▶ Task statement: Leaving pictures out, repeat word for word the line that has "Fig. 1 Design-based" and each line that follows it to the end of the listing.

▶ The data:

============================================================

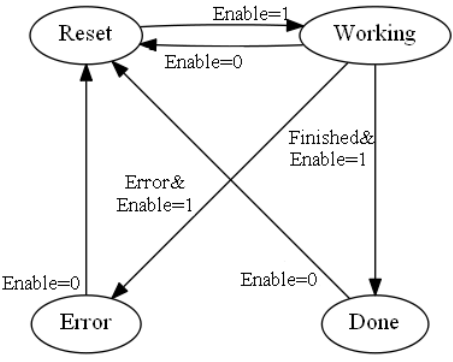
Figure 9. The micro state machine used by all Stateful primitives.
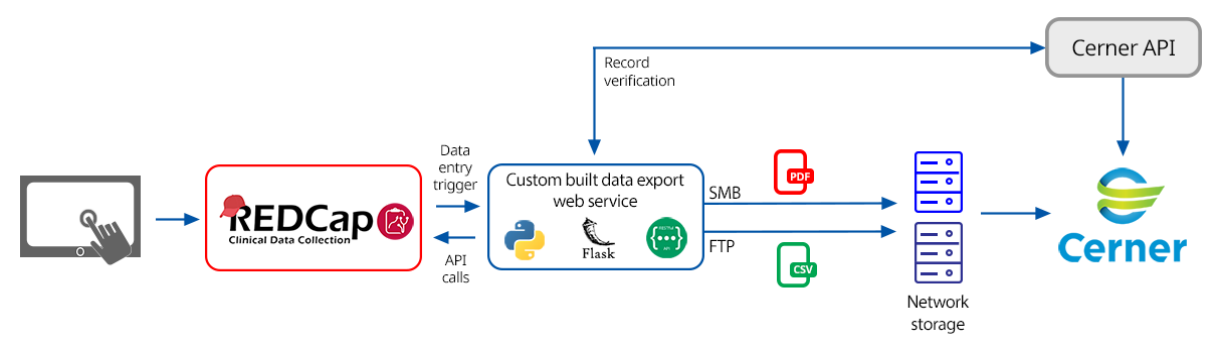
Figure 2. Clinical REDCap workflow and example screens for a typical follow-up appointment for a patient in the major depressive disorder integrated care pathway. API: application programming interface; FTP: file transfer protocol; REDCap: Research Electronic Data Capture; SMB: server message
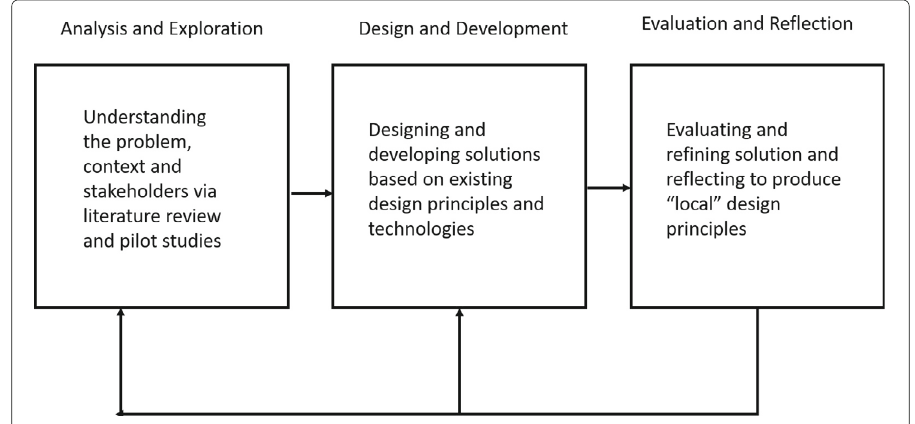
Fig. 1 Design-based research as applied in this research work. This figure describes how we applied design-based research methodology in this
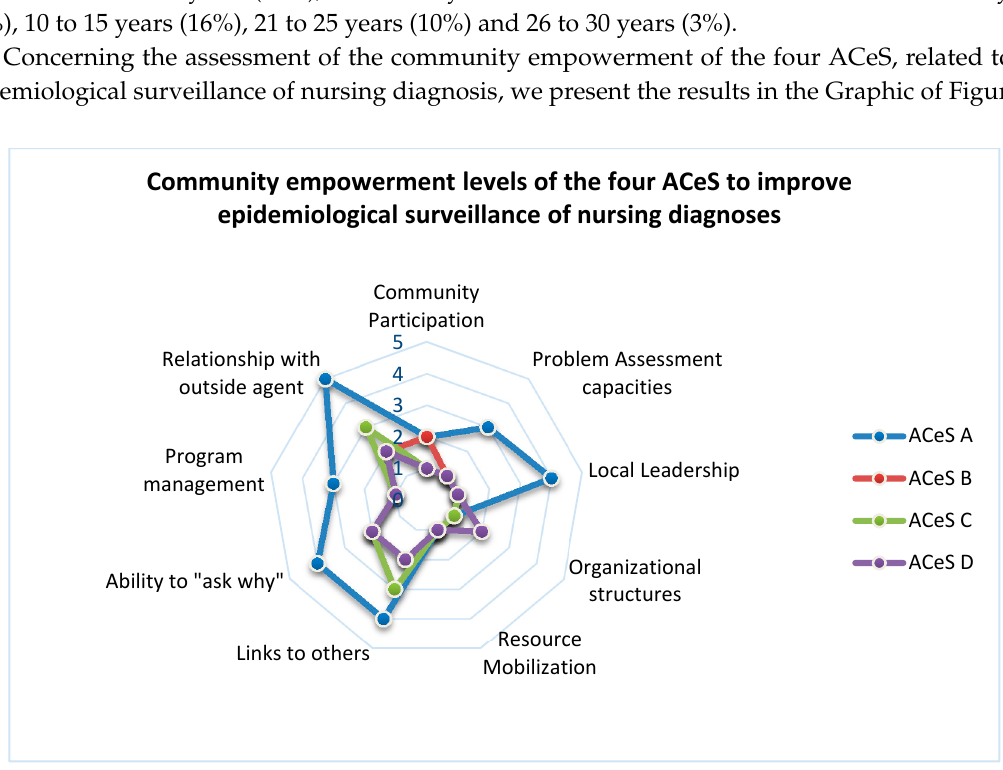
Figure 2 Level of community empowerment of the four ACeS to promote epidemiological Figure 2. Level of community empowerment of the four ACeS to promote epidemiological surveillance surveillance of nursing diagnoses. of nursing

============================================================

▶ Reply to the exercise:
Fig. 1 Design-based research as applied in this research work. This figure describes how we applied design-based research methodology in this
Figure 2 Level of community empowerment of the four ACeS to promote epidemiological Figure 2. Level of community empowerment of the four ACeS to promote epidemiological surveillance surveillance of nursing diagnoses. of nursing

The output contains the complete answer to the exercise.